SQLite (using sqflite) #
1. The Setup Ensure your table is created with a text primary key.
CREATE TABLE cache (
key TEXT PRIMARY KEY,
value TEXT
);
2. The Driver
class SqliteDriver implements CacheDriver {
final Database db;
final String tableName;
SqliteDriver(this.db, {this.tableName = 'cache'});
@override
Future<String?> read(String key) async {
final maps = await db.query(
tableName,
columns: ['value'],
where: 'key = ?',
whereArgs: [key],
);
if (maps.isEmpty) return null;
return maps.first['value'] as String;
}
@override
Future<void> write(String key, String data, {Duration? ttl}) async {
await db.insert(
tableName,
{'key': key, 'value': data},
conflictAlgorithm: ConflictAlgorithm.replace,
);
}
@override
Future<void> delete(String key) async {
await db.delete(tableName, where: 'key = ?', whereArgs: [key]);
}
@override
Future<void> clear({String? prefix}) async {
if (prefix != null) {
await db.delete(tableName, where: 'key LIKE ?', whereArgs: ['$prefix%']);
} else {
await db.delete(tableName);
}
}
}
ObjectBox #
1. The Entity
ObjectBox uses integer IDs by default, so we treat the key as a unique index.
@Entity()
class CacheEntity {
@Id()
int id = 0;
@Unique()
String key;
String value;
CacheEntity({required this.key, required this.value});
}
2. The Driver
class ObjectBoxDriver implements CacheDriver {
final Box<CacheEntity> box;
ObjectBoxDriver(this.box);
@override
Future<String?> read(String key) async {
// Note: In real apps, keep the Query object reused for performance
final query = box.query(CacheEntity_.key.equals(key)).build();
final result = query.findFirst();
query.close();
return result?.value;
}
@override
Future<void> write(String key, String data, {Duration? ttl}) async {
final query = box.query(CacheEntity_.key.equals(key)).build();
final existing = query.findFirst();
query.close();
if (existing != null) {
existing.value = data;
box.put(existing);
} else {
box.put(CacheEntity(key: key, value: data));
}
}
@override
Future<void> delete(String key) async {
final query = box.query(CacheEntity_.key.equals(key)).build();
query.remove();
query.close();
}
@override
Future<void> clear({String? prefix}) async {
if (prefix != null) {
final query = box.query(CacheEntity_.key.startsWith(prefix)).build();
query.remove();
query.close();
} else {
box.removeAll();
}
}
}
🔮 Roadmap #
- ✅ v0.0.1: Core Logic (Stale-While-Revalidate, CacheFirst, NetworkOnly).
- ✅ v0.0.1: InMemoryDriver and Custom Driver support.
- ❌ v0.1.0: Reactive Streams (Listen to DB changes in real-time).
- ❌ v0.2.0: Retry policies (Exponential backoff).
◆ ◆ ◆
ACTION ITEM:
Repeat the caching documentation word for word, starting with "- ✅ v0.0.1: InMemoryDriver" and going on through "policies (Exponential backoff).". The records are separate material, unrelated to the caching documentation.

RAW DATA:
◆ ◆ ◆
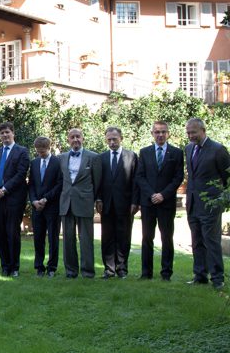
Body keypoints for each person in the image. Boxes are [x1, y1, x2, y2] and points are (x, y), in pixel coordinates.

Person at [184, 118, 229, 289]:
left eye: (193, 132)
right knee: (196, 241)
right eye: (188, 132)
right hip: (193, 204)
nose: (190, 136)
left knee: (211, 242)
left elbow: (227, 178)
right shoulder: (188, 149)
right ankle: (200, 275)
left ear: (203, 130)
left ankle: (217, 279)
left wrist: (219, 200)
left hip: (211, 205)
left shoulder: (218, 150)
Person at [135, 121, 183, 281]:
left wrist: (163, 195)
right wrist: (152, 194)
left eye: (163, 132)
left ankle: (166, 273)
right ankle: (146, 273)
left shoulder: (176, 153)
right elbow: (140, 176)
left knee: (166, 238)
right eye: (157, 132)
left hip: (166, 203)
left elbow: (178, 178)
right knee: (147, 237)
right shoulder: (144, 152)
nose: (160, 135)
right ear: (152, 134)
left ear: (168, 133)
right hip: (148, 203)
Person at [0, 122, 29, 277]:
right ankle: (5, 266)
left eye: (7, 132)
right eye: (2, 133)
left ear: (13, 133)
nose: (5, 135)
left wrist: (4, 190)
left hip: (13, 199)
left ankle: (14, 267)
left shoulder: (22, 151)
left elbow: (20, 174)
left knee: (13, 233)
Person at [58, 128, 102, 279]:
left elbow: (97, 182)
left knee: (86, 239)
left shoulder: (93, 157)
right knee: (68, 240)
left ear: (83, 138)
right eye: (72, 137)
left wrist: (97, 200)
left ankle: (88, 272)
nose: (75, 139)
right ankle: (70, 271)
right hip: (66, 203)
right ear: (68, 139)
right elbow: (60, 181)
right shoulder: (61, 158)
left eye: (78, 137)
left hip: (84, 202)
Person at [97, 127, 139, 279]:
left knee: (123, 236)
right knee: (107, 237)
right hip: (106, 204)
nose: (112, 142)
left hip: (126, 204)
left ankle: (122, 269)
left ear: (121, 138)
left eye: (114, 139)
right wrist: (99, 198)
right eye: (109, 139)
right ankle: (109, 269)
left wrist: (135, 202)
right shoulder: (101, 158)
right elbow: (98, 181)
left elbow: (136, 181)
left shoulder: (131, 156)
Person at [27, 136, 62, 278]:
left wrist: (46, 199)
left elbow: (60, 184)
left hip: (52, 206)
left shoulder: (57, 162)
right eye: (38, 151)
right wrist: (34, 200)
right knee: (38, 238)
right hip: (37, 207)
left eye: (43, 151)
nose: (40, 154)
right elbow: (31, 184)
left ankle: (52, 267)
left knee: (53, 238)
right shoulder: (34, 163)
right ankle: (39, 267)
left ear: (49, 148)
◆ ◆ ◆
OUTPUT FOR THIS TASK:
- ✅ v0.0.1: InMemoryDriver and Custom Driver support.
- ❌ v0.1.0: Reactive Streams (Listen to DB changes in real-time).
- ❌ v0.2.0: Retry policies (Exponential backoff).